*** Opening Dataset ***
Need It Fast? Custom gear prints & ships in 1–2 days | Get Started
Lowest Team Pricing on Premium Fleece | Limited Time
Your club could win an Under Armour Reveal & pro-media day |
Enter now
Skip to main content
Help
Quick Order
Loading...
*** Closing Dataset ***
# [About this task]
Repeat every line of the records, exactly as given.

# [Written response]
Need It Fast? Custom gear prints & ships in 1–2 days | Get Started
Lowest Team Pricing on Premium Fleece | Limited Time
Your club could win an Under Armour Reveal & pro-media day |
Enter now
Skip to main content
Help
Quick Order
Loading...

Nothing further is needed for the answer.